The Iranian press Saturday was awash with reports about the attack of an unknown group on Nabavi in the holy city of Qom where he had delivered a speech in support of Moin.

Moin as well as Mehralizadeh just squeaked into the list of the candidates after the Guardian Council initially disqualified them.

The two were among more than 1,000 aspirants who were disqualified from the election.

Nabavi's picture with a black eye and a cut to his head was splashed across several papers on the front page Saturday.

The attacks came even as Iran's Interior Ministry threatened Tuesday to disclose 'startling' tactics which 'certain candidates' had adopted ahead of the presidential election.

The ministry's spokesman Jahanbakhsh Khanjani cited cases of 'attack on certain election headquarters and their supporters, involving insult and battery, as well as interference of certain institutions and organizations in the electoral process'.

"If these violations exceed the limits, we will talk more transparently and expressly in the coming days," the official warned in a news conference.

"Certain candidates are audaciously throwing the achievements of the (Islamic) Revolution into question," he said, without elaborating.

An IRNA correspondent had seen a bevy of cars, carrying posters of a presidential candidate in the upmarket San'at square in northwestern Tehran, with some of them playing loud Western music in broad daylight, much to the surprise of the onlookers.

"It is surprising that some individuals, who claim to be defending the existing establishment, have resorted to such tactics," Khanjani said.

"The achievements of the Islamic Revolution must not be brought into question for a handful of extra votes," he added.

The Interior Minister spokesman also cited cases of electoral violations, including placing billboards in public sites in the capital, saying the police and municipality had been turning a blind eye to them.

"During the previous parliamentary election, all the billboards of a certain political current were removed overnight, but it is questionable that this is not the case this time around.

"Tehran Municipality and Police not only have not cooperated with the Governorate in removing electoral violations, but have refrained from doing so," Khanjani said.

The official also cited other cases of violations, including writing graffiti and distributing 'night letters against the candidates' which he said are illegal.

Khanjani described interference of armed forces' in the election as 'dangerous', saying cases of such behavior 'have now gone beyond the limit of doubt'.

Last month, Interior Minister Adolvahed Moussavi Lari asked military forces to steer clear of the presidential election.

In a letter to the Guardian Council, Moussavi Lari protested to remarks attributed to the supervisory body's spokesman who had reportedly said that there was no legal ban on the military forces' intervention in the 'executive and supervisory domains' of the polls.

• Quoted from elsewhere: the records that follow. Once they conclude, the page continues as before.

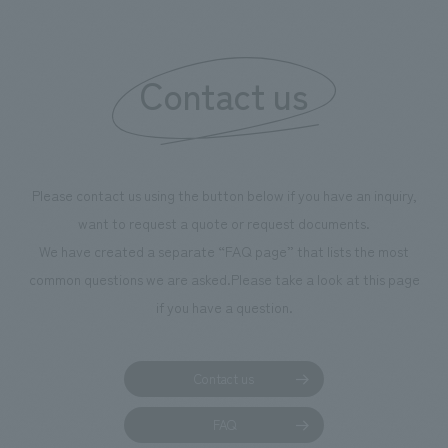
Contact us
Please contact us using the button below if you have an inquiry,
want to request a quote or request documents.
We have created a separate “FAQ page” that lists the most
common questions we are asked.
Please take a look at this page
if you have a question.
Contact us
FAQ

The interior minister has described the remarks as 'the cause of escalating concerns and a note of alarm against the entry of armed forces into the electoral process and a direct threat to a healthy election'.

In similar statements in the central city of Shiraz, Moussavi Lari cautioned the volunteer Basij forces against interfering in the election process.

"Basij, as a military force, cannot interfere in the presidential election and the interference of the Basij members is tantamount to the interference of other armed forces," he said.

"The whole set of the laws and directives served by the chief commander to all military and police forces has banned the interference of these forces in the elections.

"According to these laws, none of the members of the Sepah (the Islamic Revolution's Guards Corps), Basij, army and police, have the right to interfere in the elections," Moussavi Lari added.

Electoral campaigning began on the morning of May 25 but few hours later hackers targeted Larijani's website, defacing his home page which resulted in its subsequent crash.

Larijani's electoral headquarters had also to deny reports that he intended to pull out of the race in favor of other candidate Akbar Hashemi Rafsanjani.

"Unfortunately, this news is mostly being reported in the press by the supporters of Akbar Hashemi Rafsanjani," it said in a statement, denouncing the report as part of a 'psychological war'."